Understanding Bias Part I

Accordingly, we use the term bias to refer to computer systems that systematically and unfairly discriminate against certain individuals or groups of individuals in favor of others.

Bias in Computer Systems - Friedman & Nissenbaum, 1996

What is so bad about algorithmic bias anyway? How has it affected the world? To figure out what algorithmic bias is, it can be useful to consider some real-world examples.

In this chapter, we take a look at what some consequences of algorithmic bias look like.

How might we analyze the harm caused by algorithmic bias?
What is an example of allocative harm?
What is an example of representative harm?

Two Types of Harms

AIS are increasingly used to help allocate resources. Credit scoring models that help banks filter loan applications “allocate” loans. Hiring models help companies to “allocate” jobs. Medical diagnosis models help to “allocate” appropriate treatment. The AIS in these examples help identify who to give what. We are affected by these systems because we are denied or given something as a result of an AIS decision.

On a more abstract level, AIS are also increasingly affecting the way we perceive or represent the world. Think Google Search, Facebook’s News Feed and YouTube’s Recommended feed. This is also known as “filtering” . The modern person connected to the Internet has access to a vast amount of information but limited time and attention. These AIS prevent us from being overwhelmed and help us focus on the most relevant articles and news. We are affected by these systems because these filters shape our perceptions and thoughts about the world.

Allocation and Representation

We can classify the consequences of algorithmic bias in the same way. This was proposed by Kate Crawford in her NIPS 2017 keynote The Trouble with Bias . Crawford first defined algorithmic bias as “a skew that produces a type of harm”. She then further classifies algorithmic biases into harms of allocation and harms of representation. Over the next two sections, we will use the same framework to look at real-world examples of algorithmic bias. Since context has often been emphasized in the previous sections, we will try to see how context can be explored in these examples.

Harms of Allocation Harms of Representation
Immediate Long term
Easily quantifiable Difficult to formalize
Discrete Diffuse
Transactional Cultural

Comparison between the two types of harm, from Crawford’s NIPS 2017 keynote .

Harms of Allocation vs Harms of Representation
How might we analyze the harm caused by algorithmic bias?

A framework proposed by Kate Crawford classifies algorithmic bias by the type of harm caused. Harms of allocation refers to unfairly assigned opportunities or resources due to algorithmic intervention. Harms of representation refers to algorithmically filtered depictions that are discriminatory.

Harms of Allocation

Harms of Allocation

An allocative harm is when a system allocates or withholds certain groups an opportunity or a resource.

The Trouble with Bias, Kate Crawford at NIPS2017

Automated eligibility systems, ranking algorithms, and predictive risk models control which neighborhoods get policed, which families attain needed resources, who is short-listed for employment, and who is investigated for fraud.

Automating Inequality - Virginia Eubanks

Harms of allocation arise from the unjust distribution of opportunities and resources, such as jobs, loans, insurance and education. An allocative harm can range from a small but significant and systematic difference in treatment, all the way to complete denial of a particular service.


The Correctional Offender Management Profiling for Alternative Sanctions, or COMPAS, algorithm is probably the most infamous case study in algorithmic bias. In areas where COMPAS was used, defendants typically answer a COMPAS questionnaire when they are first booked in jail.

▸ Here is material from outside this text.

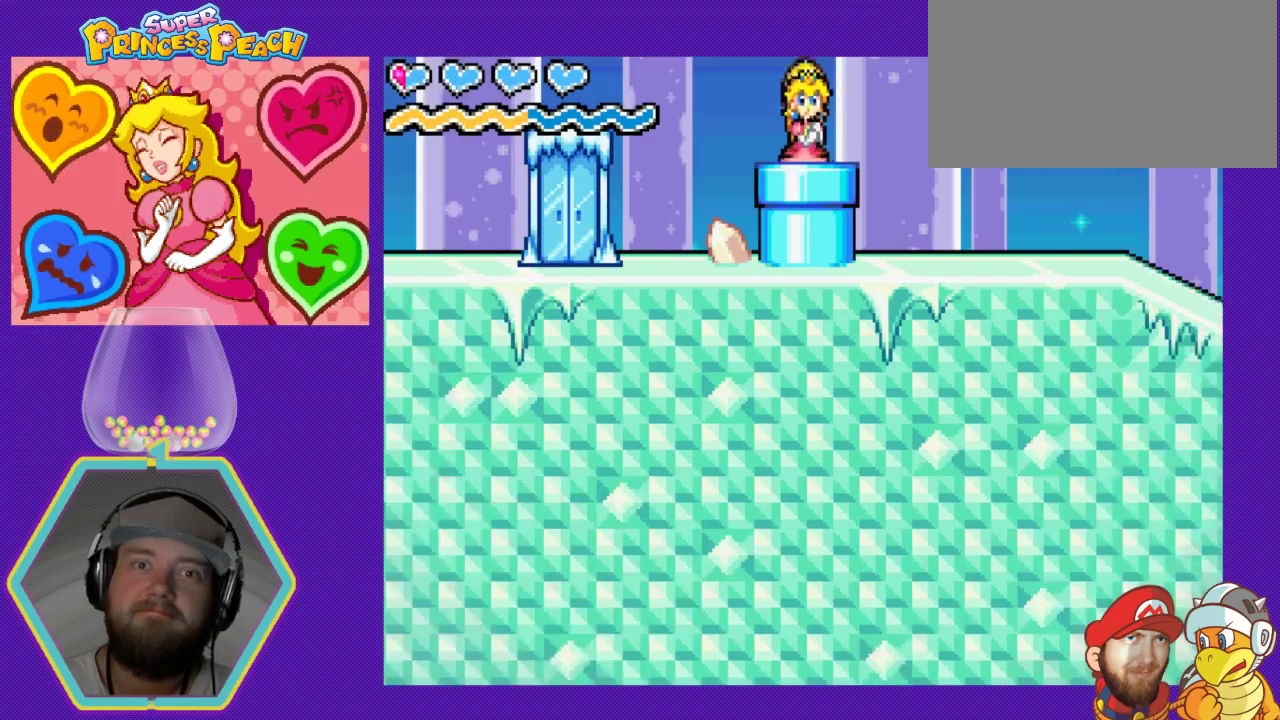
{"buttons": ["DPAD_RIGHT"], "events": [[400, "DPAD_RIGHT", "down"]]}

A past sample of a COMPAS questionnaire.

Using the responses, the COMPAS model outputs several scores related to recidivism. These include scores for Risk of Recidivism and Risk of Violent Recidivism, which go from 1 to 10, with 10 being highest risk. The scores were given to judges and they often had a huge influence on the sentence:

After Brennan’s testimony, Judge Babler reduced Zilly’s sentence, from two years in prison to 18 months. “Had I not had the COMPAS, I believe it would likely be that I would have given one year, six months,” the judge said at an appeals hearing on Nov. 14, 2013.

Machine Bias - Julia Angwin et al., 2016

If we think of COMPAS as a model for potentially “allocating” freedom, harms of allocation can become very severe. In ProPublica’s exposé on COMPAS, the journalists argued that the algorithm was “biased against blacks”.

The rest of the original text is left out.